*Problem:* Please set down only the lines running from the one with "物質の対応では、対応完了までの期間は出" through the last line of the entries, exactly as written and without any pictures.

Records from a collection
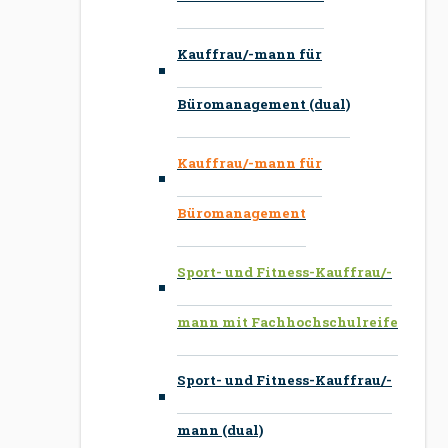
Kauffrau/-mann für
Büromanagement (dual)
Kauffrau/-mann für
Büromanagement
Sport- und Fitness-Kauffrau/-
mann mit Fachhochschulreife
Sport- und Fitness-Kauffrau/-
mann (dual)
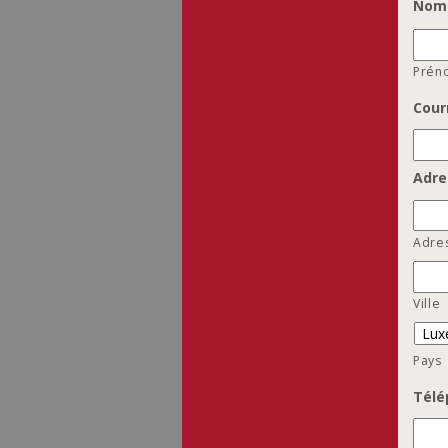
Nom
Prén
Cour
Adre
Adre
Ville
Pays
Télé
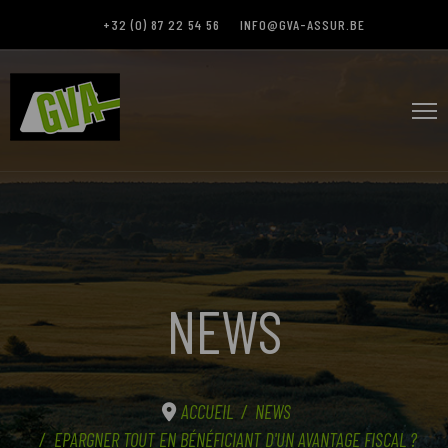
+32 (0) 87 22 54 56
INFO@GVA-ASSUR.BE
NEWS
ACCUEIL
NEWS
EPARGNER TOUT EN BÉNÉFICIANT D'UN AVANTAGE FISCAL ?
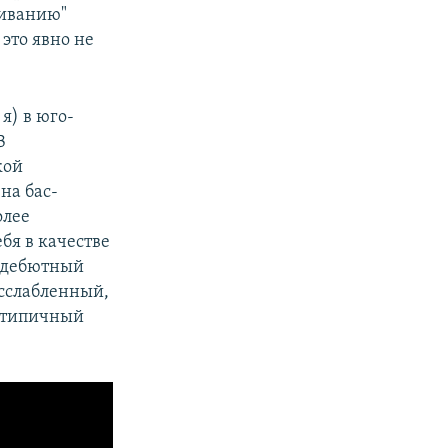
ливанию"
 это явно не
я) в юго-
В
кой
на бас-
олее
бя в качестве
 дебютный
асслабленный,
й типичный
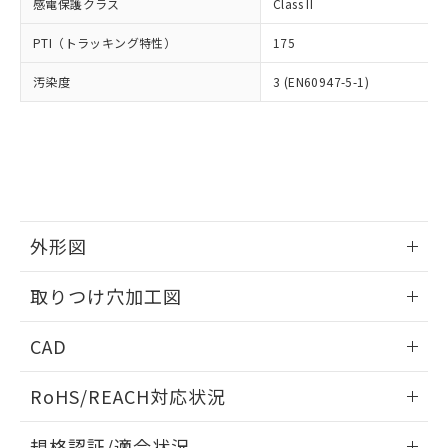
いては、お客様のお取引先、ま
図的な使用がないことを確認しています。
感電保護クラス
Class II
点は「
販売ネットワーク
」をご確認
※2 環境保護使用期限
使用いたしません。
たはお客様担当のオムロン制御
ください。
当社は、貴社製品を第三者に販売する
PTI（トラッキング特性）
175
機器販売店・当社販売員にご確
在庫状況および標準価格結果を当社の
※2 対応予定月
「ｅ」：有害物質（10物質）のすべてが基
場合は、上記1、2および3の内容を当
認ください)
事前の承諾なく第三者に漏洩または開
準値以下であることを示します。
汚染度
3 (EN60947-5-1)
該第三者に通知します。また当社は、
示しないようお願いします。
部品在庫の切り替え状況などにより、予定
「10」：通常の使用状況下において有害物
販売先および販売に係わる関係者が違
マイパーツ機能（部品リスト作成サー
空
受注生産機種、また在庫状況の
月が前後することがあります。
質が外部に漏えいし、環境に深刻な影響を
法に輸出するおそれがある場合は、取
ビス）をご利用いただくには、I-Web
白
情報を公開していない機種
及ぼさない年数を意味します。
り引きをいたしません。
メンバーズにご登録されている必要が
「－」：未確認です。当社販売部門へお問
あります。
い合わせください。
お客様が当ウェブサイト上で当社にご
※3 非含有証明書ダウンロード
登録された部品リストについて、当社
および当社の共同利用者が、当社の製
外形図
下記の非含有証明書をダウンロードするこ
品・サービスに関するお客様との取
とができます。
合意する
キャンセル
引・商談に必要な範囲で利用すること
情報更新：2026/05/21
取りつけ穴加工図
をご了承ください。
EU RoHS指令（10物質）の非含有証明書
※当社の共同利用者とは、
"個人情報
情報更新：2026/05/21
51物質の非含有証明書（当社基準）
の共同利用に関して"
の「1.共同利
CAD
※本証明書は発行日時点で非含有を証明す
用者の範囲」に記載されている法人を
るもので、過去に遡って非含有を証明する
ログイン/会員登録いただくと、CADデータをダウンロー
指します。
RoHS/REACH対応状況
ものではありません。
ドすることができます。
また、RoHS指令のフタル酸エステル類４
情報更新：2026/7/29
物質の対応では、対応完了までの期間は出
規格認証/適合状況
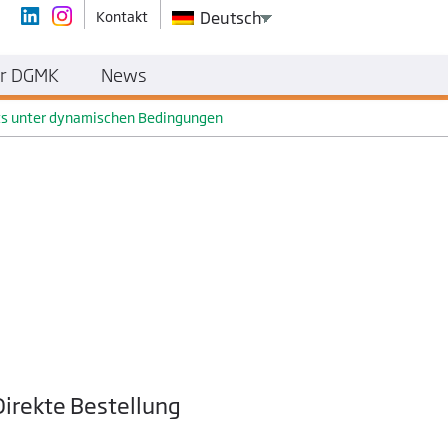
Kontakt
Deutsch
r DGMK
News
ts unter dynamischen Bedingungen
Direkte Bestellung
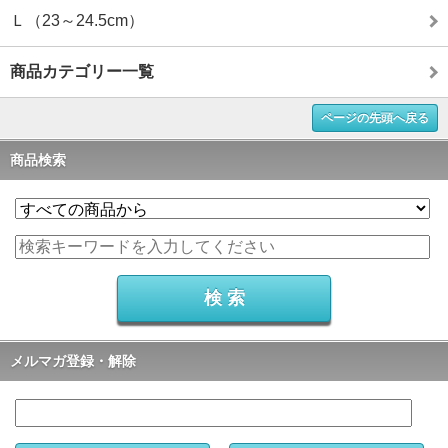
Ｌ（23～24.5cm）
商品カテゴリー一覧
ページの先頭へ戻る
商品検索
メルマガ登録・解除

*Answer box:*
物質の対応では、対応完了までの期間は出
規格認証/適合状況
Kontakt
Deutsch
r DGMK
News
ts unter dynamischen Bedingungen
Direkte Bestellung
Ｌ（23～24.5cm）
商品カテゴリー一覧
ページの先頭へ戻る
商品検索
メルマガ登録・解除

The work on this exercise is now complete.